The upper gondola of Super Chamonix has a cable speed of almost 20 miles an hour so once onboard, the ride takes less than 10 minutes and travels 5,000 vertical feet. As it sways gently from its glide over the only tower, I can see a group of four skiers traversing across the top of one of the best slopes on this steep glacier. Not another ski track is yet visible on the west side of the gondola except their traverse marks.

Under the almost two feet of fresh snow that fell last night is a glacier of ice that is more than 500-feet deep and is crisscrossed by dangerous crevasses. The mile long sea of ice doesn’t bend, but instead breaks as the rocks it covers change the course of the ice as it moves. The crevasses are sometimes as wide as a hundred feet or as narrow as an inch or two and sometimes seemingly limitless in their depth.

When it snows hard the blowing snow will form a cornice on one side of the crevasse and when the wind changes direction, it will form a cornice on the other side of the crevasse. The two cornices will get larger and larger until they sometimes touch and form a bridge of snow. There is nothing under that bridge except a bottomless killer void of freezing air. Where the two cornices meet is sometimes only an inch or two thick and when a skier goes across one, the fragile bridge of snow will give way and they can fall to their death.

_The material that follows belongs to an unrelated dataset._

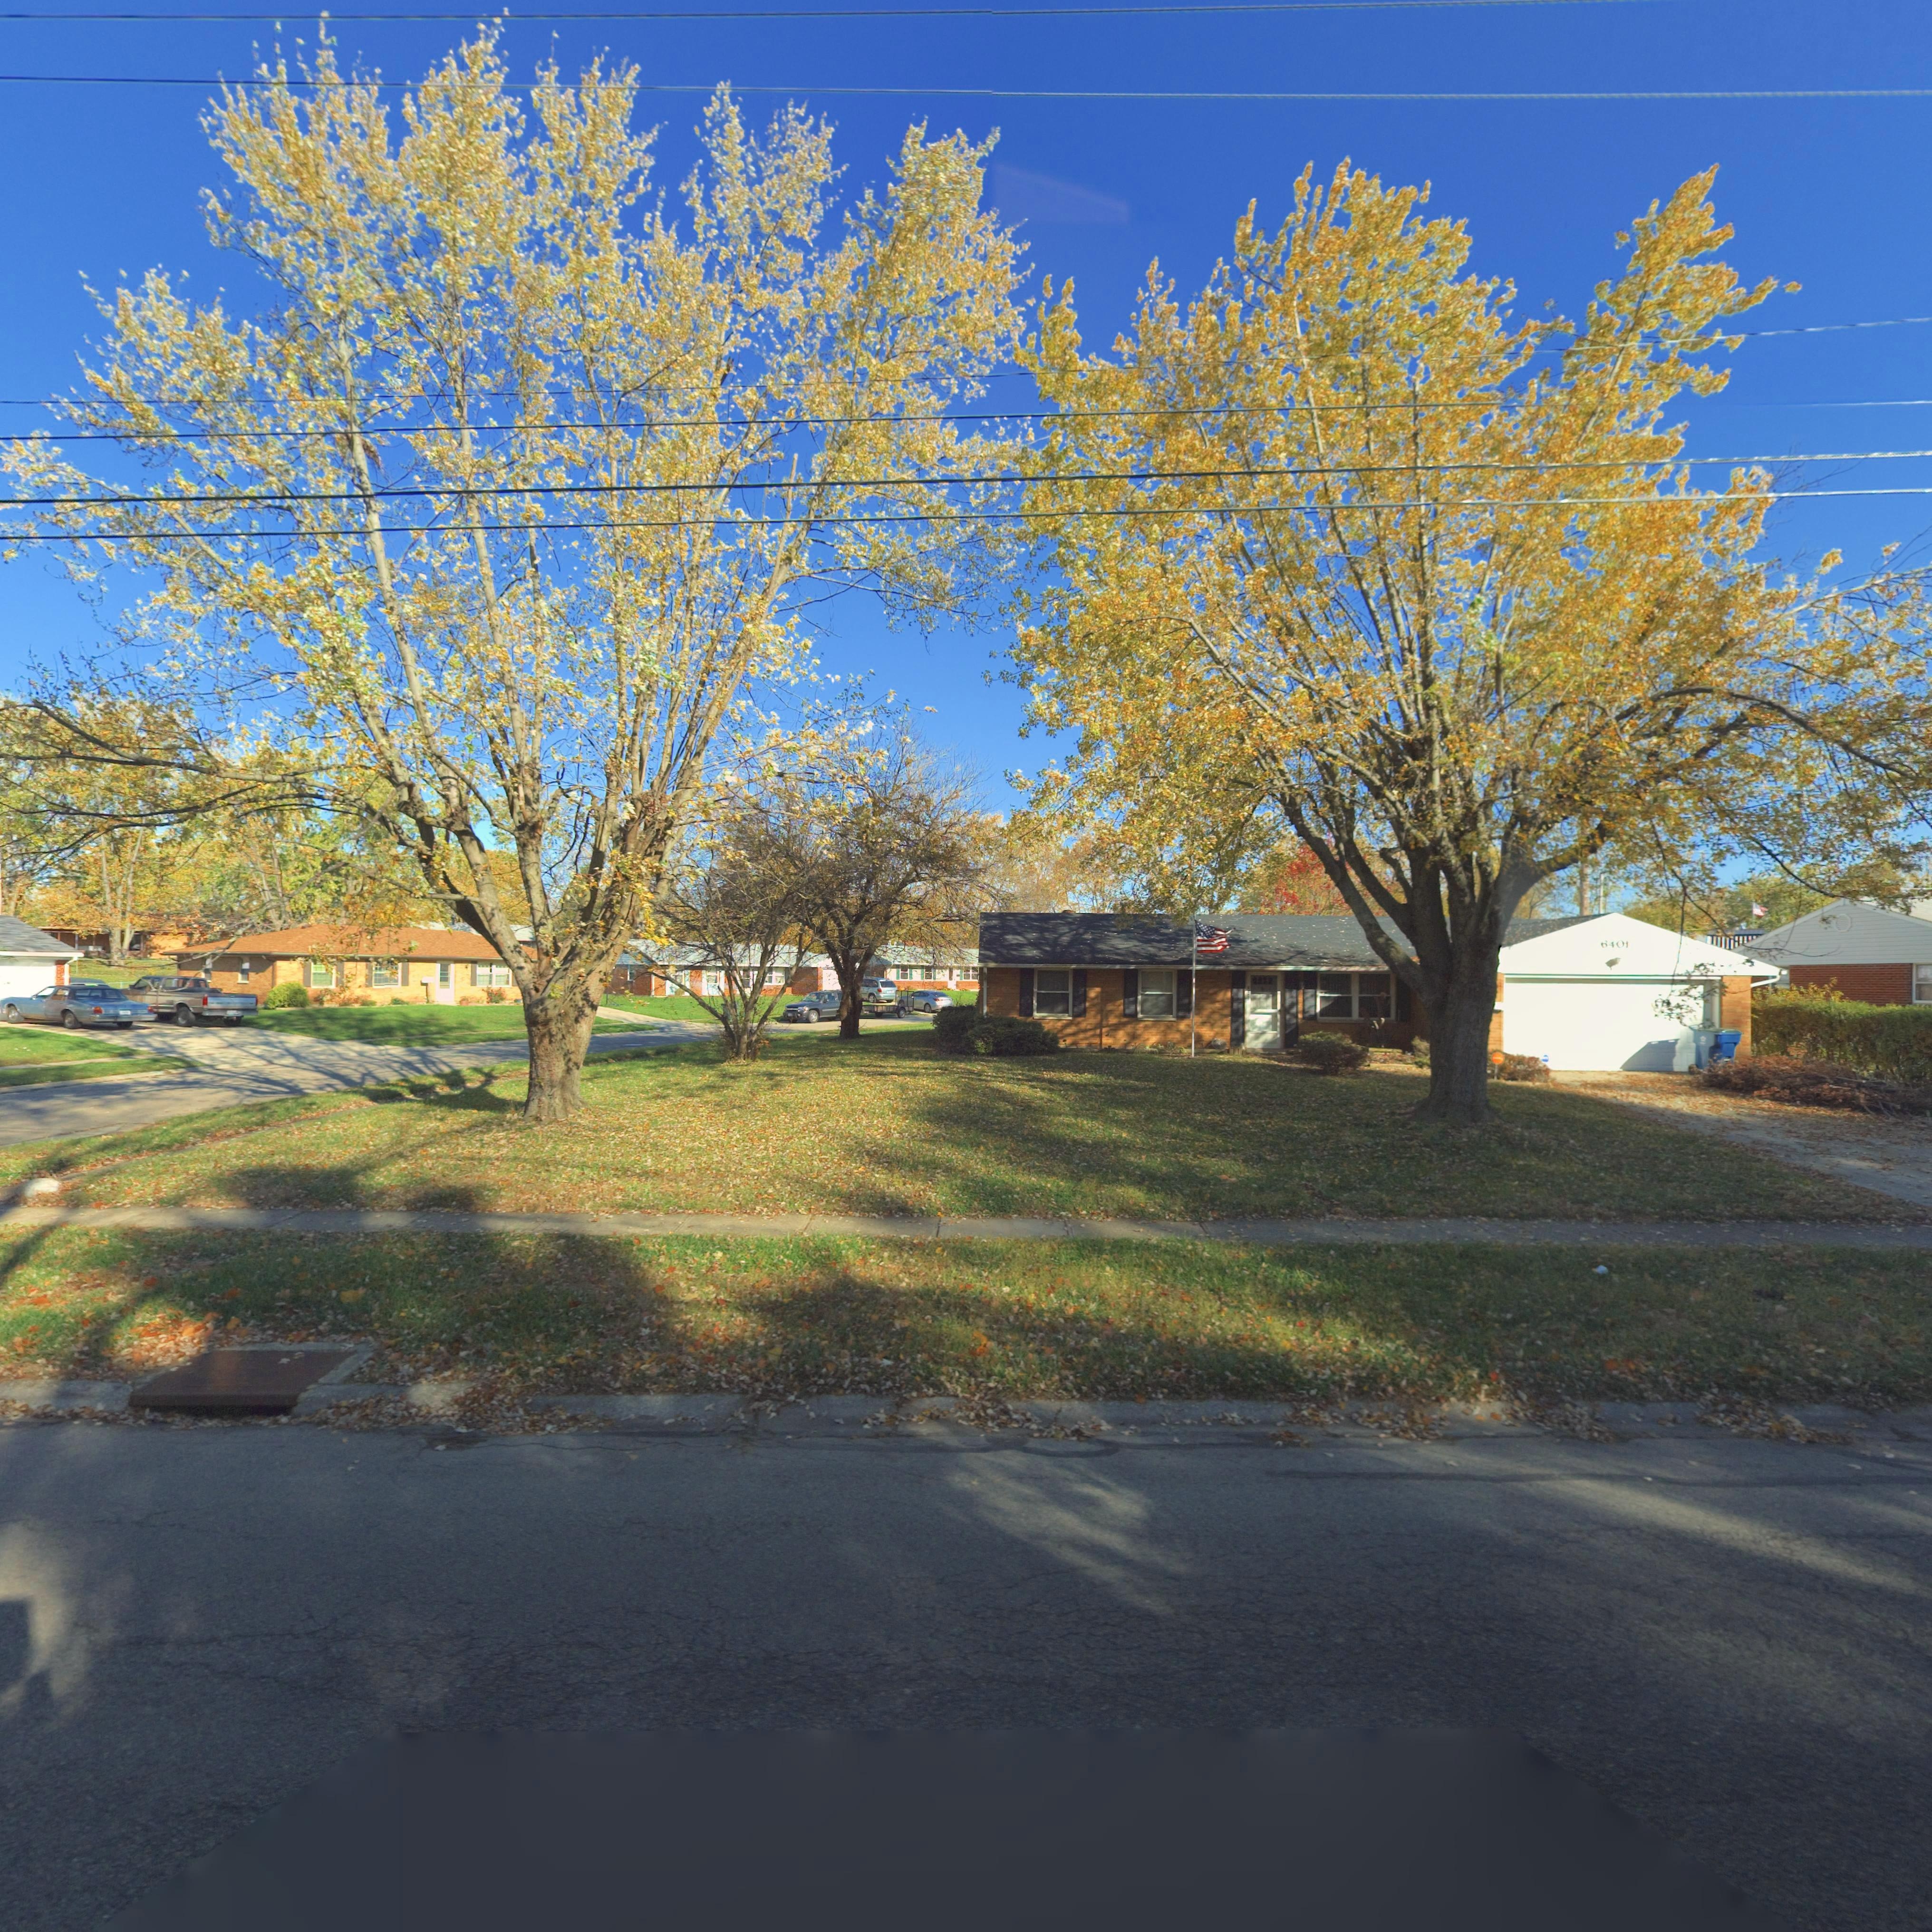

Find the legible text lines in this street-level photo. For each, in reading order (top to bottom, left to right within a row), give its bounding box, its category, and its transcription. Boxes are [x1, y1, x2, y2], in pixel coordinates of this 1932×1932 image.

I was explaining all of this to my still cameraman as I watched the four skiers traversing the glacier. One of the women in the group, who was wearing a yellow parka, was traversing a little higher than the other three when she suddenly disappeared. Her long traverse tracks ending in a black hole the size of a pair of skis and her body.

Fortunately the conductor on the gondola witnessed the accident and quickly dialed the ski patrol. Before we arrived at the top station the ski patrol was on their way down to attempt a rescue.

For me this was a good opportunity to get some rare rescue shots for my latest ski film. I skied down as fast as I could in the deep powder snow and by the time I got to the accident, at least half a dozen other ski patrolmen had already rigged their rescue ropes and lowered one of the patrolmen down into the crevasse. The word he sent up from deep in the crevasse was encouraging. The woman who had fallen in was down about 45 feet, perched precariously on a narrow ledge of ice that was covered with about five feet of powder. “She was stunned but still alive.”

A few minutes later, the head patrolman said something in French and the five remaining patrolmen began sidestepping down the hill. They all had a firm grip on the rope that led down to the skier in the crevasse.

When the victim finally was dragged over the lip of the crevasse we were all shocked to discover that it wasn’t the woman in the yellow parka.

Instead, on the end of the rope was a man.

He had fallen into the crevasse the day before and was near death from hypothermia. Fortunately he had been wearing a thick down parka over his snow suit with long underwear under it. He also had two candy bars with him and the combination had saved his life. However, he had wasted away to virtual skin and bones while down there. He looked like he had lost 20 pounds during his long ordeal in the darkness of the sub-zero crevasse.

When this hypothermia-caused, weight-loss information was passed back down to the ski patrolman who was still in the crevasse – a heated argument was heard between the patrolman and the woman who was still down there.

She had figured out that the guy they had hauled up first had lost a lot of weight, so she hollered back up,

“Come back and get me in a couple of days!”